(Images with keypoint coordinates)
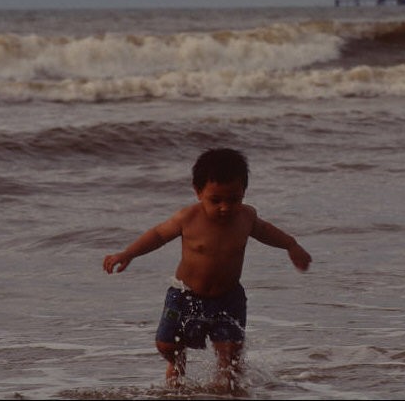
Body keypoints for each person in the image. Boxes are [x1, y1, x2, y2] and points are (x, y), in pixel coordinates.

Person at [103, 148, 312, 389]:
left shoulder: (246, 217)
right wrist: (128, 253)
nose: (225, 207)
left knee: (230, 353)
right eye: (216, 200)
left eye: (234, 199)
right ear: (198, 191)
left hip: (229, 297)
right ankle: (177, 365)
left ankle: (227, 389)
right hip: (185, 295)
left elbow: (266, 231)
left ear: (244, 192)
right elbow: (159, 235)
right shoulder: (188, 218)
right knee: (166, 345)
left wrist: (291, 245)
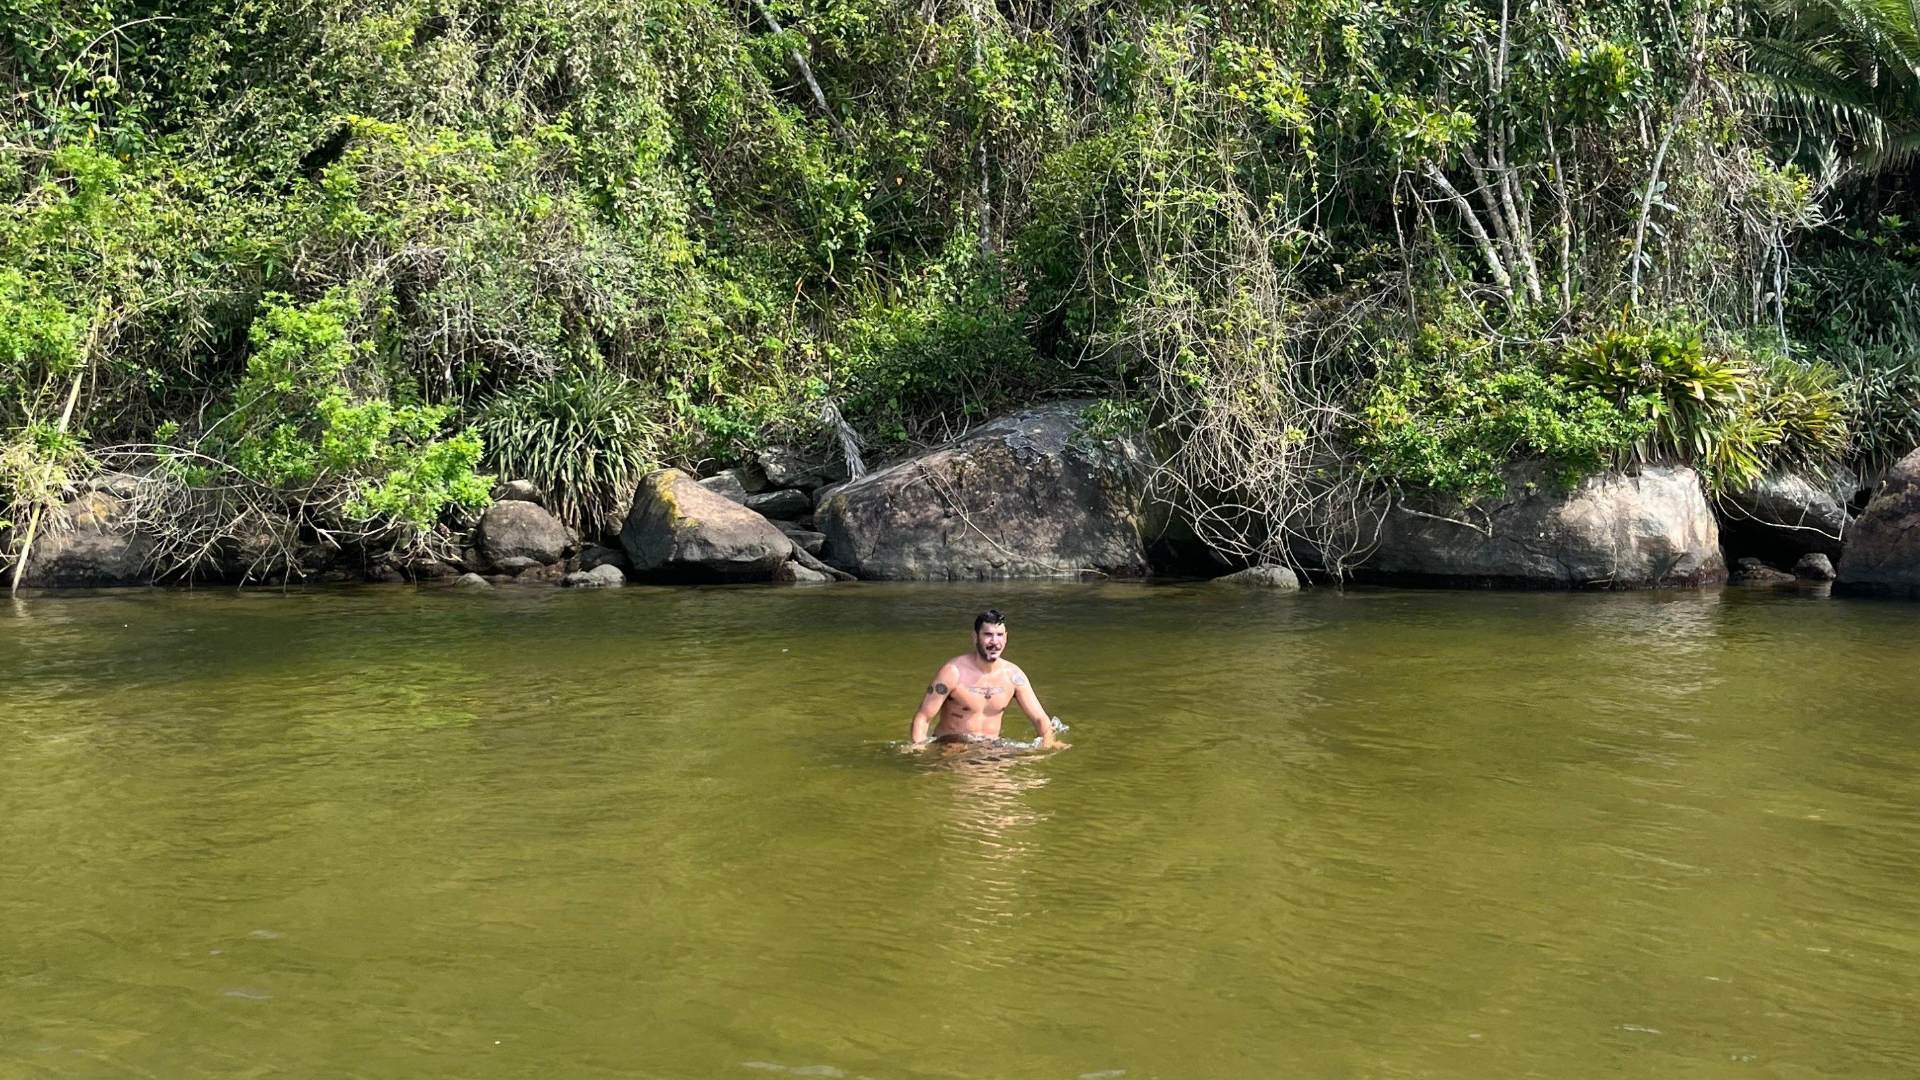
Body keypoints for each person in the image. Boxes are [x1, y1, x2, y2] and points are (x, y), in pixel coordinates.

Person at [906, 610, 1067, 750]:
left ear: (1006, 638)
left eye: (999, 635)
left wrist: (1049, 744)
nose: (994, 642)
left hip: (991, 748)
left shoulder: (1013, 676)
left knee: (1030, 782)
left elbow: (1040, 719)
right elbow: (923, 717)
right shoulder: (953, 672)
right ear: (975, 637)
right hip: (952, 748)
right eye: (988, 635)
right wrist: (918, 749)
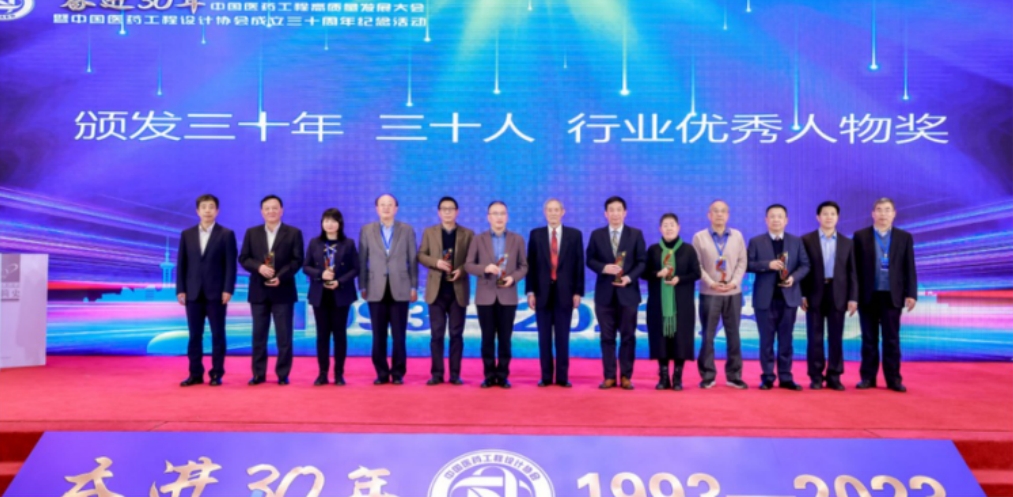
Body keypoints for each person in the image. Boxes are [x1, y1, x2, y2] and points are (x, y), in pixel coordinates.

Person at [239, 194, 305, 386]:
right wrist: (259, 267)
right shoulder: (252, 232)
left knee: (284, 336)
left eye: (275, 208)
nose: (271, 211)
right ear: (262, 212)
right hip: (259, 291)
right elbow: (244, 258)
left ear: (281, 210)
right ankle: (258, 374)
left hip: (283, 291)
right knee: (259, 335)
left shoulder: (293, 233)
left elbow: (297, 260)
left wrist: (280, 276)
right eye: (267, 208)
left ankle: (282, 374)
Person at [853, 197, 917, 393]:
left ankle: (894, 379)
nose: (883, 214)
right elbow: (854, 270)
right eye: (879, 210)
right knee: (868, 339)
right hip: (868, 295)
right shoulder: (860, 236)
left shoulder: (904, 237)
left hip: (892, 295)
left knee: (891, 340)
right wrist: (853, 296)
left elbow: (909, 267)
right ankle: (867, 378)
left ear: (894, 214)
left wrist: (911, 293)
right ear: (873, 213)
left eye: (887, 210)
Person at [465, 201, 528, 389]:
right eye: (495, 213)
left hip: (507, 295)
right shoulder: (478, 239)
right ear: (488, 217)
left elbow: (524, 266)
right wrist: (485, 268)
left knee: (505, 339)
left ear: (507, 216)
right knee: (487, 339)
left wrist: (513, 278)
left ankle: (502, 375)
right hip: (485, 296)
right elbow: (468, 265)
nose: (499, 217)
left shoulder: (517, 239)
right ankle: (489, 375)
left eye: (502, 213)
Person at [176, 194, 237, 387]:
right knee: (195, 335)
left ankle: (216, 373)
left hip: (217, 293)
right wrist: (181, 289)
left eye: (211, 207)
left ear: (217, 211)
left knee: (218, 334)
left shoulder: (226, 234)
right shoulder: (187, 235)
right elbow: (182, 264)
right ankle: (195, 374)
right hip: (193, 293)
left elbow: (230, 265)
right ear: (197, 211)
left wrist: (228, 289)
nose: (208, 210)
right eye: (204, 207)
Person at [747, 204, 810, 391]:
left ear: (786, 220)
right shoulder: (756, 241)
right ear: (766, 220)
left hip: (788, 299)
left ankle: (786, 377)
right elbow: (748, 264)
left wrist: (793, 278)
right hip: (764, 300)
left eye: (780, 216)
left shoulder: (796, 241)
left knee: (786, 340)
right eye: (772, 216)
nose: (776, 220)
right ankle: (767, 377)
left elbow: (805, 265)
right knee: (766, 341)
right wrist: (768, 265)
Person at [586, 196, 647, 390]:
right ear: (606, 214)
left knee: (628, 337)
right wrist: (603, 268)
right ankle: (609, 376)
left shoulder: (635, 234)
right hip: (604, 295)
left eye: (618, 209)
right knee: (607, 337)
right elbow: (589, 259)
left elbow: (642, 262)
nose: (615, 213)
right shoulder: (597, 235)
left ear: (625, 213)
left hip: (628, 294)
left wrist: (629, 277)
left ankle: (626, 376)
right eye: (611, 210)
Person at [359, 194, 418, 385]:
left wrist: (414, 286)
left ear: (396, 208)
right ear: (376, 208)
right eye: (382, 205)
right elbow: (362, 260)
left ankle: (398, 372)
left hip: (400, 288)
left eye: (390, 205)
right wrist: (362, 285)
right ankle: (382, 373)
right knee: (378, 335)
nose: (386, 208)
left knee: (399, 335)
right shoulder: (367, 230)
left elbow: (412, 260)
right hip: (375, 288)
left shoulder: (407, 230)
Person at [525, 198, 584, 388]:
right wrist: (530, 291)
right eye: (549, 210)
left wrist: (578, 292)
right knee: (543, 338)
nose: (553, 213)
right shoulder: (536, 235)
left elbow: (579, 265)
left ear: (562, 212)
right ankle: (546, 376)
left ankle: (562, 377)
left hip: (565, 293)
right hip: (541, 293)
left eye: (556, 210)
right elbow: (530, 265)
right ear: (545, 212)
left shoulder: (574, 235)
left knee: (562, 337)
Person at [691, 200, 749, 390]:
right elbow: (697, 265)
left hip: (733, 293)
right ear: (709, 215)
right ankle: (708, 375)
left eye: (723, 211)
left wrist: (734, 282)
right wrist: (711, 283)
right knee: (708, 335)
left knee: (734, 335)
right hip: (710, 293)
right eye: (715, 211)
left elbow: (742, 262)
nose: (719, 214)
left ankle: (734, 376)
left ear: (728, 215)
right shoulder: (699, 237)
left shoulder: (737, 236)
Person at [801, 201, 858, 391]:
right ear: (818, 217)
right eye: (825, 214)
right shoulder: (806, 240)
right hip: (814, 293)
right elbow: (802, 269)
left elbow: (852, 272)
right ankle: (816, 376)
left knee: (836, 337)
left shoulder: (847, 243)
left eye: (833, 214)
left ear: (838, 217)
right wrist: (802, 294)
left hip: (838, 294)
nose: (829, 217)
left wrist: (853, 297)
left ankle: (834, 375)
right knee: (814, 338)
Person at [418, 196, 474, 385]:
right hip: (436, 291)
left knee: (456, 335)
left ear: (457, 212)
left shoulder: (468, 234)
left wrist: (462, 270)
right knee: (437, 335)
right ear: (439, 212)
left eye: (451, 209)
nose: (447, 212)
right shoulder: (429, 232)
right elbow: (421, 255)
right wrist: (436, 263)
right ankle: (437, 374)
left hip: (458, 291)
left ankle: (455, 374)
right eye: (444, 209)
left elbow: (472, 260)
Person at [644, 213, 701, 391]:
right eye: (665, 225)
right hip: (658, 303)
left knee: (680, 339)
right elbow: (644, 273)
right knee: (660, 338)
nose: (669, 228)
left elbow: (696, 273)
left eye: (672, 224)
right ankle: (663, 377)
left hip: (682, 303)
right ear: (660, 229)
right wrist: (657, 274)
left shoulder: (688, 250)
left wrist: (679, 279)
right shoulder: (653, 250)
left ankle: (677, 378)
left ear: (678, 227)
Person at [303, 208, 359, 386]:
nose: (329, 224)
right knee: (322, 335)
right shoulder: (315, 243)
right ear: (322, 223)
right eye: (326, 220)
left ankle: (339, 374)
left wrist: (339, 281)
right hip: (320, 295)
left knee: (339, 335)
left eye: (333, 221)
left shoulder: (348, 243)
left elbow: (356, 268)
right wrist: (320, 274)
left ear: (340, 224)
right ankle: (322, 373)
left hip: (341, 294)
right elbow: (306, 267)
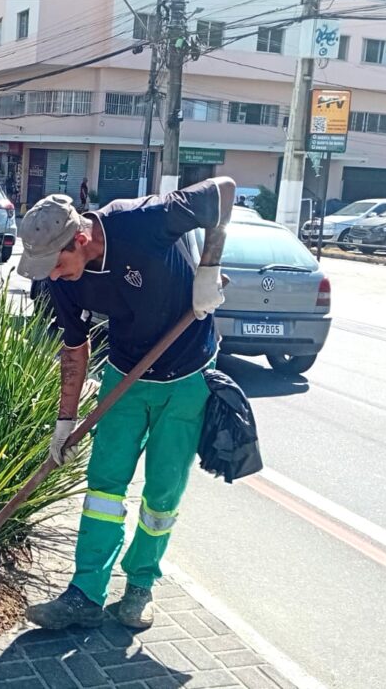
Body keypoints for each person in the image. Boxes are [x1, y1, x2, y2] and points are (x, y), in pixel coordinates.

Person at [15, 177, 235, 630]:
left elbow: (224, 191)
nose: (51, 275)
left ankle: (140, 586)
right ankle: (84, 594)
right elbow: (74, 349)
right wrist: (65, 422)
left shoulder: (142, 221)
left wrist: (208, 270)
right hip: (125, 376)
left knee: (162, 493)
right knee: (103, 487)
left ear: (80, 240)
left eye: (56, 263)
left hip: (187, 373)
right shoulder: (63, 281)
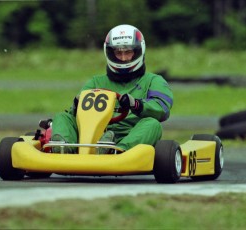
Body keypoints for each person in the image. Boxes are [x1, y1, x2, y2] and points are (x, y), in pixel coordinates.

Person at [51, 24, 173, 153]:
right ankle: (63, 148)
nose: (123, 58)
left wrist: (136, 104)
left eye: (128, 52)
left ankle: (119, 150)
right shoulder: (96, 82)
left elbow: (162, 108)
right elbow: (73, 115)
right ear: (110, 53)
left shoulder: (153, 80)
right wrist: (77, 105)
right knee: (62, 117)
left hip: (132, 132)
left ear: (138, 51)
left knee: (153, 124)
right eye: (118, 53)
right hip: (94, 134)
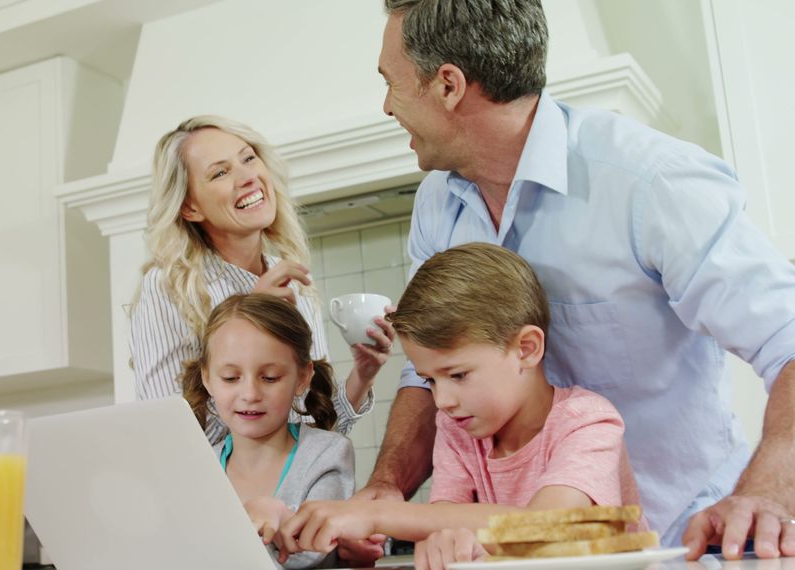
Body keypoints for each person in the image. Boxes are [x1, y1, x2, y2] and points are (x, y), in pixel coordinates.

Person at [347, 0, 795, 563]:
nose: (387, 107)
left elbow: (789, 338)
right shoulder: (438, 206)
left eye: (392, 83)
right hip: (523, 554)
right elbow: (424, 365)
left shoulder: (651, 182)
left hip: (679, 544)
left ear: (449, 85)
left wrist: (767, 492)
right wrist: (386, 484)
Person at [279, 243, 646, 570]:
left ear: (526, 349)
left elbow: (549, 526)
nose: (442, 401)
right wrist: (444, 541)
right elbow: (445, 517)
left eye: (457, 375)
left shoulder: (588, 422)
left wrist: (376, 514)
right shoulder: (458, 431)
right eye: (430, 380)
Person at [129, 115, 396, 444]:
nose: (248, 177)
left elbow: (315, 435)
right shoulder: (170, 287)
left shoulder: (292, 281)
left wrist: (363, 374)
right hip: (224, 494)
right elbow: (169, 436)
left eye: (248, 158)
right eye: (220, 172)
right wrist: (254, 318)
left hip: (298, 490)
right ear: (190, 207)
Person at [182, 293, 355, 569]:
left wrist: (281, 517)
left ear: (302, 378)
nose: (250, 394)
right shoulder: (198, 471)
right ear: (207, 379)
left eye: (270, 377)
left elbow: (312, 552)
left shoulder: (327, 453)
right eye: (231, 378)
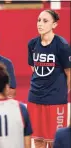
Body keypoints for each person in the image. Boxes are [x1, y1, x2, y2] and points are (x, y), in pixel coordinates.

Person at [27, 10, 71, 148]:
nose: (40, 24)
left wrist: (62, 92)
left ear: (54, 24)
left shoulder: (62, 45)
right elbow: (34, 69)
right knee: (38, 140)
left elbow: (69, 73)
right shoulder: (32, 44)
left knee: (54, 141)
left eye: (45, 21)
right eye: (39, 20)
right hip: (35, 98)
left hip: (55, 101)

▸ Brief
Make an exact copy of the lines above, starting at the line that contains "right shoulder: (198, 471)" and running through the final line of the entries. Omit the pictures.

▸ Task answer
right shoulder: (198, 471)
right ear: (207, 379)
left eye: (270, 377)
left elbow: (312, 552)
left shoulder: (327, 453)
right eye: (231, 378)
Body keypoints for each person in the image. Boxes are [x1, y1, x2, y2] and points are (x, y), in pixel coordinates.

Person at [27, 10, 71, 148]:
nose: (40, 24)
left wrist: (62, 92)
left ear: (54, 24)
left shoulder: (62, 45)
right elbow: (34, 69)
right knee: (38, 140)
left elbow: (69, 73)
right shoulder: (32, 44)
left knee: (54, 141)
left eye: (45, 21)
right eye: (39, 20)
right hip: (35, 98)
left hip: (55, 101)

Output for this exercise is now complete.